SOCHI, Russia (AP) — In the aftermath to one of the most memorable victories in Germany’s long history of success, Toni Kroos and Marco Reus had a message for the critics back home waiting to see them fail.
“We got a lot of criticism and some of it was justified,” Kroos said. “We had the feeling that a lot of people in Germany would have been happy if we’d gone out today, but we don’t make it that easy.”
No, Germany didn’t make it easy. Nothing in this tournament has come easy for Die Mannschaft. Yet the Germans sit with three points after Saturday’s 2-1 victory over Sweden and a chance to avoid what befell Italy and Spain, the previous two defending champions who failed to advance from the group stage.
It’s all unexpected in a way. Germany’s lackluster opening performance and loss against Mexico was unexpected. Falling behind the Swedes 1-0 at halftime was unexpected. And certainly after going down to 10-men, Kroos’ curling strike in the fifth minute of stoppage time to secure Germany’s win was unexpected.
After nearly a week of hearing what was wrong with German soccer following the loss to Mexico, the defending champions were on the verge of an even louder uproar.
One moment, one strike changed it all.
“I think that’s an impression we have that many people in Germany were looking forward to us bowing out of the tournament here,” Reus said. “But I think we’ve shown a team spirit here despite Sweden going up 1-0. That was a setback but we had to digest that first but we knew we could claw our way back.”
If Kroos’ shot was deflected, a little too high, or didn’t have the perfect whipping curl, Germany would be sitting with one point, needing a victory on its last group game and a lot of help to keep alive a streak of making the knockout round in every World Cup since 1938.
But Kroos was perfect. The perfect pace. The perfect curl, the combo play with Reus catching Sweden by surprise just enough that defenders and goalkeeper Robin Olsen were unable to react. It was the latest goal ever scored by Germany in a World Cup match that didn’t go to extra time.
It also created chaos in Group F. What seemed straight forward deep into stoppage time was turned upside down. Mexico, which has been among the more impressive teams in the tournament with two wins, could be eliminated if it doesn’t get at least a draw against Sweden. Even South Korea after two losses could still advance with a win over Germany and help from Mexico.

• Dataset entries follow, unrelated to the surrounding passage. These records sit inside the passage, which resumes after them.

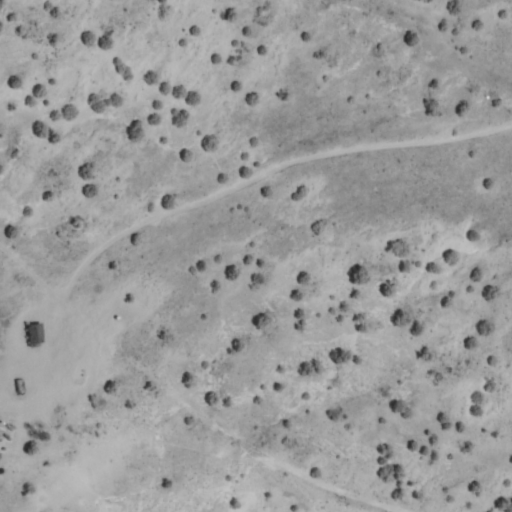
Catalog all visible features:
building: (37, 333)
road: (186, 398)
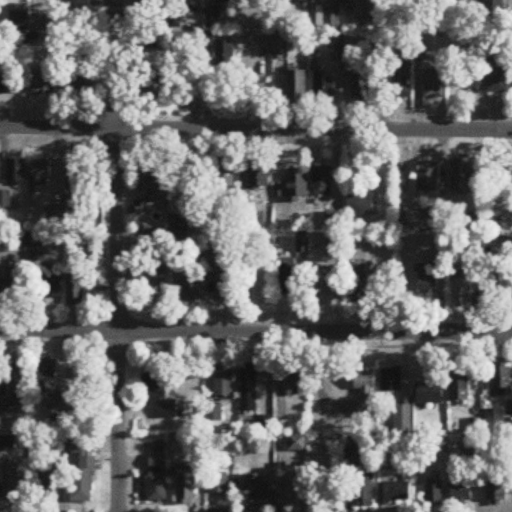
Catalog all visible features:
building: (394, 0)
building: (437, 1)
building: (145, 4)
building: (87, 6)
building: (493, 6)
building: (364, 11)
building: (330, 18)
building: (18, 22)
building: (39, 23)
building: (281, 47)
building: (497, 72)
building: (82, 75)
building: (473, 81)
building: (45, 82)
building: (400, 83)
building: (6, 85)
building: (433, 85)
building: (322, 87)
building: (297, 88)
building: (361, 90)
building: (154, 91)
road: (255, 130)
building: (16, 172)
building: (42, 172)
building: (504, 173)
building: (225, 177)
building: (259, 177)
building: (428, 178)
building: (462, 178)
building: (76, 182)
building: (321, 182)
building: (156, 186)
building: (294, 186)
building: (5, 200)
building: (360, 204)
building: (333, 220)
building: (181, 228)
building: (157, 246)
building: (334, 248)
building: (38, 253)
road: (118, 255)
building: (287, 277)
building: (156, 278)
building: (427, 280)
building: (9, 281)
building: (52, 283)
building: (225, 283)
building: (261, 285)
building: (500, 286)
building: (192, 287)
building: (75, 289)
building: (357, 289)
building: (463, 294)
building: (325, 296)
road: (255, 333)
building: (48, 379)
building: (392, 381)
building: (502, 381)
building: (296, 383)
building: (18, 384)
building: (223, 384)
building: (460, 384)
building: (248, 388)
building: (432, 388)
building: (160, 391)
building: (365, 392)
building: (213, 413)
building: (61, 424)
building: (263, 424)
building: (297, 443)
building: (7, 444)
building: (385, 462)
building: (82, 471)
building: (157, 478)
building: (44, 481)
building: (11, 484)
building: (218, 484)
building: (288, 484)
building: (185, 485)
building: (364, 489)
building: (257, 490)
building: (497, 491)
building: (396, 492)
building: (462, 493)
building: (435, 495)
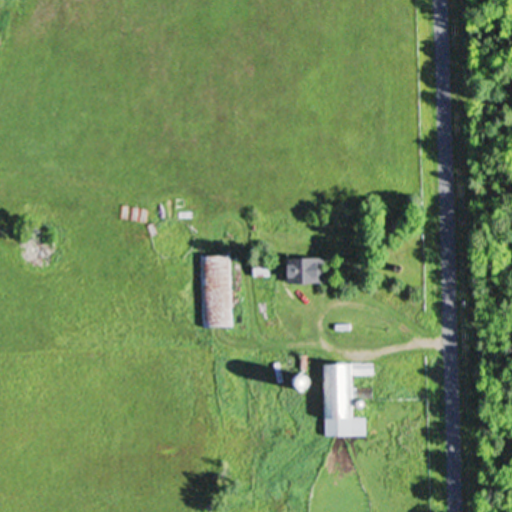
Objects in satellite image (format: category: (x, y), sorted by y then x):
road: (450, 255)
building: (215, 262)
building: (302, 269)
road: (325, 312)
building: (340, 398)
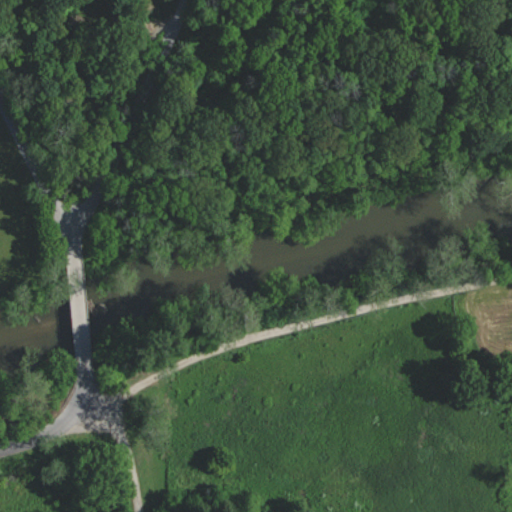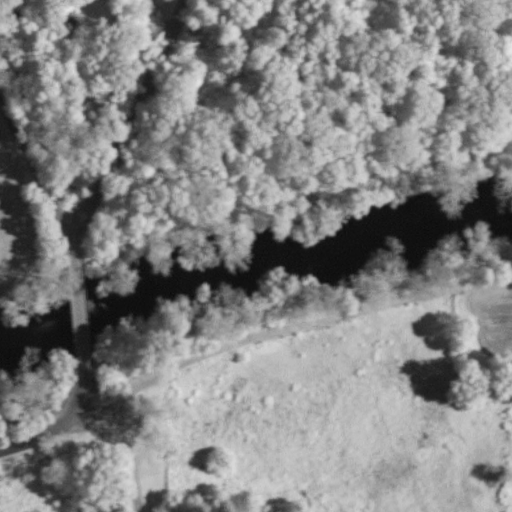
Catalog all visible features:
road: (116, 155)
road: (36, 169)
river: (251, 270)
road: (81, 325)
road: (286, 328)
road: (71, 414)
road: (125, 456)
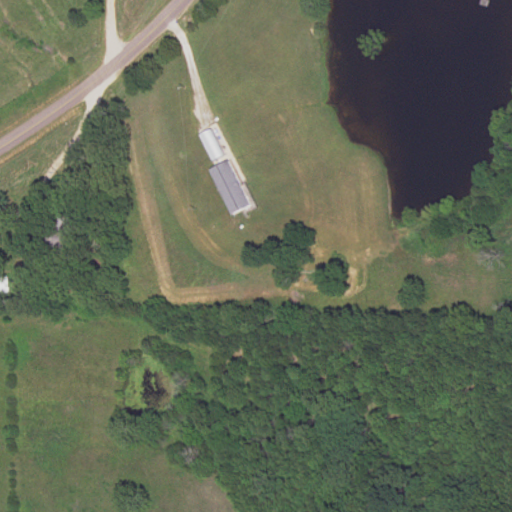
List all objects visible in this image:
road: (106, 33)
road: (187, 64)
road: (96, 79)
building: (210, 145)
road: (63, 154)
building: (228, 188)
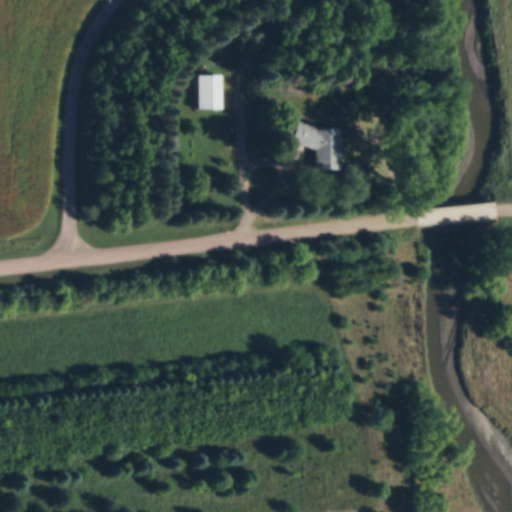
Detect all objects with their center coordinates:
building: (327, 1)
building: (206, 93)
road: (62, 124)
building: (317, 145)
road: (502, 208)
road: (454, 214)
road: (208, 243)
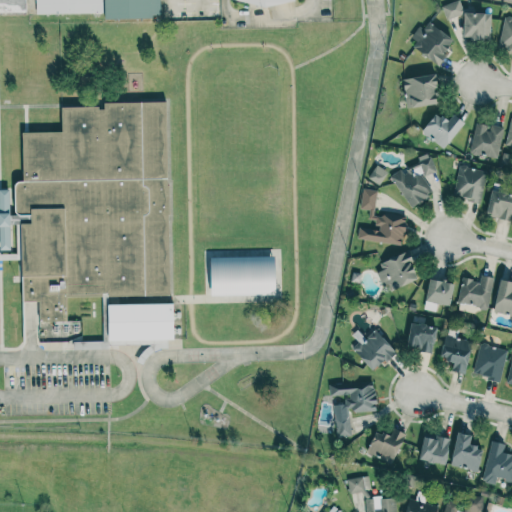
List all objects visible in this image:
building: (258, 2)
building: (12, 6)
building: (67, 6)
road: (168, 7)
road: (387, 7)
road: (361, 8)
building: (130, 9)
road: (267, 15)
road: (375, 15)
building: (469, 21)
building: (506, 34)
road: (333, 47)
road: (493, 84)
building: (419, 91)
building: (442, 129)
building: (509, 135)
building: (486, 140)
building: (377, 174)
building: (414, 180)
building: (469, 183)
building: (368, 201)
building: (500, 204)
building: (92, 207)
building: (98, 215)
building: (384, 230)
road: (476, 246)
building: (397, 271)
building: (241, 277)
building: (439, 291)
building: (504, 298)
road: (191, 319)
road: (323, 321)
building: (139, 325)
building: (421, 337)
building: (373, 350)
building: (455, 352)
building: (489, 361)
building: (509, 375)
road: (128, 376)
building: (351, 403)
road: (461, 405)
road: (222, 406)
road: (250, 415)
road: (81, 420)
road: (107, 423)
building: (382, 446)
building: (434, 449)
building: (465, 453)
building: (497, 464)
building: (357, 485)
building: (380, 505)
building: (465, 505)
building: (419, 506)
building: (324, 511)
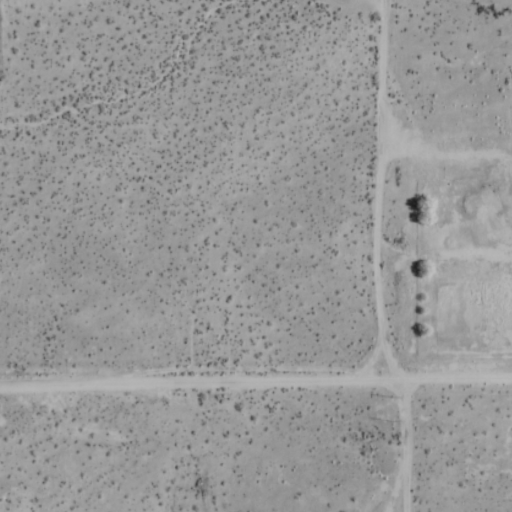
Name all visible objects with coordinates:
road: (405, 255)
road: (459, 381)
road: (203, 384)
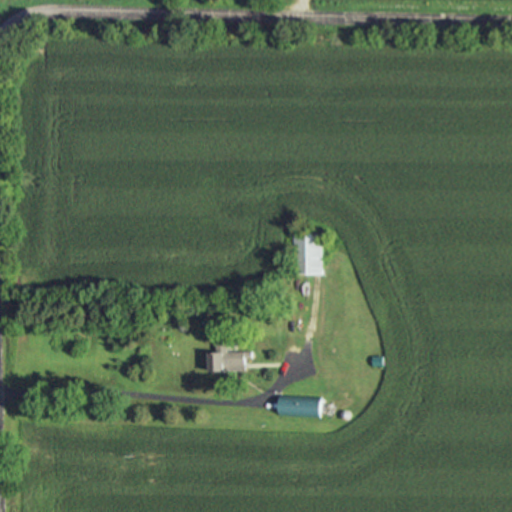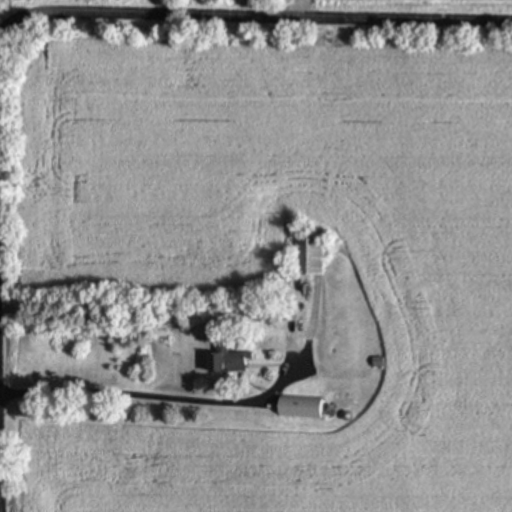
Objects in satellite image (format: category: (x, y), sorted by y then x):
road: (298, 8)
road: (251, 15)
building: (304, 253)
building: (222, 361)
road: (156, 396)
building: (295, 406)
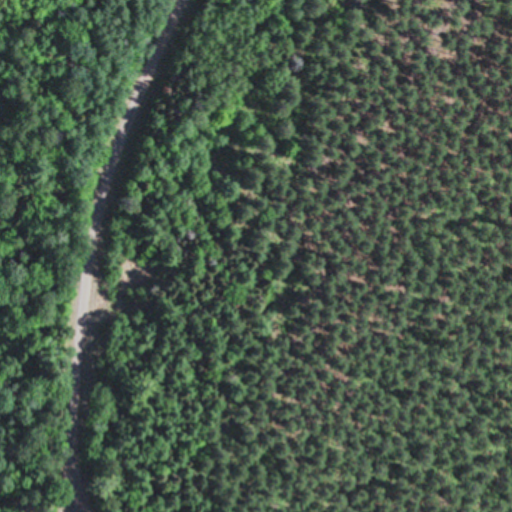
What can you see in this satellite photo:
road: (88, 248)
road: (63, 507)
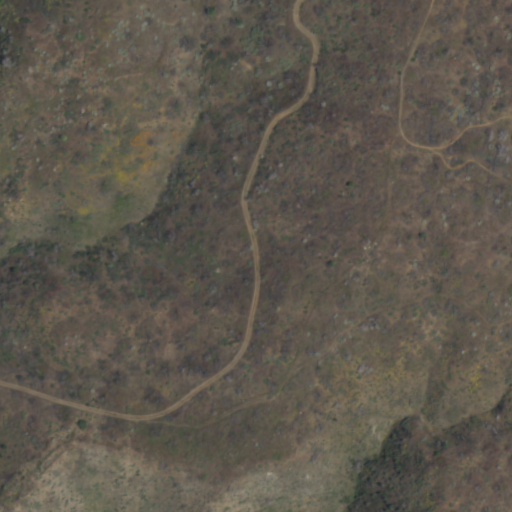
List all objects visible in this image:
road: (253, 294)
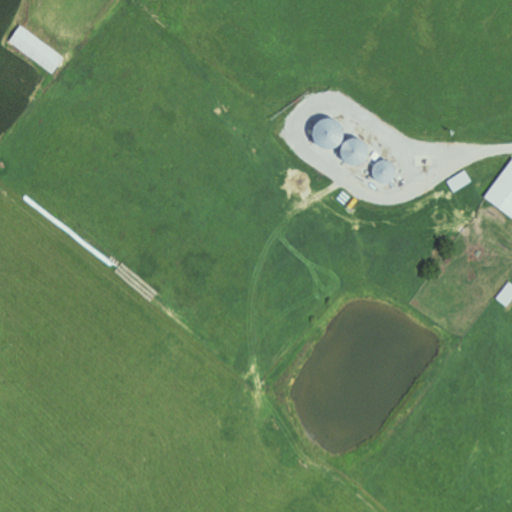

The situation will create a lot of scoreboard watching on Wednesday when Mexico and Sweden play in Yekaterinburg and Germany and South Korea meet in Kazan.
“We have to put our foot on the gas and take our chances,” Kroos said.
The lineup Germany coach Joachim Loew will use against South Korea will again be different. Loew made four changes to the lineup against Sweden, including benching Mesut Ozil for the first time in his senior team career in a major international tournament. The moves eventually seemed to pay off, especially the decision to insert Reus into the lineup and letting him attack from the midfield.
There will be even more changes against South Korea. What’s already been a shaky defense will be without Jerome Boateng, who picked up a red card. Although, Loew is expecting Mats Hummels back after he missed the Sweden match with a neck injury. It was the combo of Hummels and Boateng that showed vulnerability against Mexico, and the pairing of Boateng and Antonio Ruediger was also unsteady against the Swedes.
Germany could be without defensive midfielder Sebastian Rudy who broke his nose after taking an inadvertent foot to the face in the first half.
“We have to take stock now and see what the situation is. The players at the end of the match, and that became very visible, were tired,” Loew said. “We will have to take stock and look at the situation. We will probably require a day of rest and then we will start preparing for South Korea.”